As if Great Britain and new Prime Minister Boris Johnson weren’t having enough problems, along comes the memoir of former prime minister David Cameron, For the Record, set to be released this Thursday by HarperCollins. The long-anticipated tome is said to contain many of Cameron’s most intimate thoughts as he led the U.K. into the 2016 Brexit referendum.
Cameron, who was prime minister from 2010 until 2016, is widely blamed or credited — depending on one’s point of view — for allowing the Brexit referendum to move forward owing to pressure within his own Conservative Party. In the book, Cameron writes that he is “truly sorry” for all of the insecurity and confusion that the referendum has caused the country.
“I did not fully anticipate the strength of feeling that would be unleashed both during the referendum and afterwards, and I am truly sorry to see the country I love so much suffer uncertainty and division in the years since then,” Cameron writes.
An ardent “remainer,” Cameron claims that current PM Johnson initially did not believe in the U.K. leaving the European Union, but became a prominent “leave” supporter “because it would help his political career.”
In looking back at the events of 2016, Cameron seems to claim that “Leave” was a much easier sell than “Remain,” since it promised change instead of the status quo, and that Johnson was simply quicker to see this than other Tory politicians.
“Whichever senior Tory politician took the lead on the Brexit side — so loaded with images of patriotism, independence and romance — would become the darling of the party,” Cameron wrote. “[Johnson] did not want to risk allowing someone else with a high profile — Michael Gove in particular — to win that crown.”

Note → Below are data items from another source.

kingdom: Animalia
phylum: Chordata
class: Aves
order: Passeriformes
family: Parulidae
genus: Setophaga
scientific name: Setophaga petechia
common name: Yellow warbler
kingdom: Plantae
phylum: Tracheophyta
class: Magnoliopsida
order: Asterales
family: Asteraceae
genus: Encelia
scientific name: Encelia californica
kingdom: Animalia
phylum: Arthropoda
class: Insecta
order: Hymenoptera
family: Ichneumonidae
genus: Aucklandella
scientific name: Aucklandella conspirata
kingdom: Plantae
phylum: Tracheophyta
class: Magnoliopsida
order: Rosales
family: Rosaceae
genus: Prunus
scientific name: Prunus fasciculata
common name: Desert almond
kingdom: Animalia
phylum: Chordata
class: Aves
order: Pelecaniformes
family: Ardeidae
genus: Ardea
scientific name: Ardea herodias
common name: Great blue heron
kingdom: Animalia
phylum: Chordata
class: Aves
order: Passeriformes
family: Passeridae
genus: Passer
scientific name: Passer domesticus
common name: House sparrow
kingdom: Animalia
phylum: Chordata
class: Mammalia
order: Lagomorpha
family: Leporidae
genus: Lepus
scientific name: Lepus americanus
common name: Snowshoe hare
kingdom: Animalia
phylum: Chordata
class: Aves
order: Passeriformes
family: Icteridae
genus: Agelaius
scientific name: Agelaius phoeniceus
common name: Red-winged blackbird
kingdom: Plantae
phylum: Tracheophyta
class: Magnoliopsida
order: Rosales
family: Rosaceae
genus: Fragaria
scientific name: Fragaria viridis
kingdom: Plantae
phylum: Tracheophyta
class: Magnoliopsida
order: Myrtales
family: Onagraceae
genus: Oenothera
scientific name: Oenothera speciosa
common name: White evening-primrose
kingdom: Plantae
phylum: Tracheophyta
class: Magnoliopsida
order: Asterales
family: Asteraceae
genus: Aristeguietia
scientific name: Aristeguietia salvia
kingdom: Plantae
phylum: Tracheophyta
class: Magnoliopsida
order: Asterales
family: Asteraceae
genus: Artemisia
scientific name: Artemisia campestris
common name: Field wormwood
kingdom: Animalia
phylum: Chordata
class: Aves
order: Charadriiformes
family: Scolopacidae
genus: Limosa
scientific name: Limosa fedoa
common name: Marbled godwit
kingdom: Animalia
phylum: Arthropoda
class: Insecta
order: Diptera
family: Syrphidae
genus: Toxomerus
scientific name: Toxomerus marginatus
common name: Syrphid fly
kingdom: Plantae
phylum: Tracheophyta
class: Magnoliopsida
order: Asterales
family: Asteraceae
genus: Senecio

“The conclusion I’m left with is that [Johnson] risked an outcome he didn’t believe in because it would help his political career,” Cameron wrote.
Gove, the current chancellor of the Duchy of Lancaster, and Cameron were once close friends, but that friendship was torn apart by being on opposite sides of Brexit. Cameron accused both Johnson and Gove of behaving “appallingly” during the referendum, particularly in claiming that EU membership cost Great Britain £350 million per week, and that Turkey would soon join the superstate. Cameron claimed that the two “left the truth at home” by making that claim.
After the result of the 2016 referendum, Cameron claimed to have called then-U.S. President Barack Obama and the 27 European heads of state to apologize. Cameron immediately resigned after the referendum, which led to the completely ineffective Theresa May becoming prime minister.
After leaving office in 2016, Cameron has had very little to say on the subject of Brexit or British politics in general.
Johnson, who is in Luxembourg today to meet with EU Commission president Jean-Claude Juncker about the possibility of negotiating a new Brexit deal, dismissed any rift between himself and Cameron, saying that “absolutely nothing” Cameron might say “will diminish the affection and respect in which I hold him.”
At an event in Rotherham, Johnson said of Cameron, “He has a very distinguished record and a legacy to be proud of.”
But if Cameron has similar feelings for Johnson, he’s hiding them well. The former prime minister also took the current prime minister to task for actions he has taken since taking up residence at Number 10 Downing St. in July, calling Johnson’s decision to prorogue parliament and his exile of 21 turncoat Tory MP’s “sharp practices.”
Cameron made the remark in an interview with The Times published Sunday.
“Of course, as a new prime minister I wished Boris well. I wanted him to get a deal from the EU that would have passed the House of Commons. If that was to happen, I would have been elated,” Cameron said.
“But clearly while he started down that road, the strategy has morphed into something quite different.”
“Taking the whip from hard-working Conservative MPs and sharp practices using prorogation of Parliament have rebounded. I didn’t support either of those things,” Cameron concluded.
One thing Cameron doesn’t rule out is a “re-do” of the original Brexit referendum. “I don’t think you can rule it out because we’re stuck,” Cameron said. “I’m not saying [a new referendum] will happen or should happen. I’m just saying you can’t rule things out right now because you’ve got to find some way of unblocking the blockage.”
The last statement defines Cameron and his time as prime minister succinctly. He was then and remains wishy-washy — unable to decide on a course of action. The British people spoke very clearly in 2016. They wished to leave the European Union. More than three years from that vote, the nation remains entangled in that sticky web.
And politicians such as Cameron are the reason why.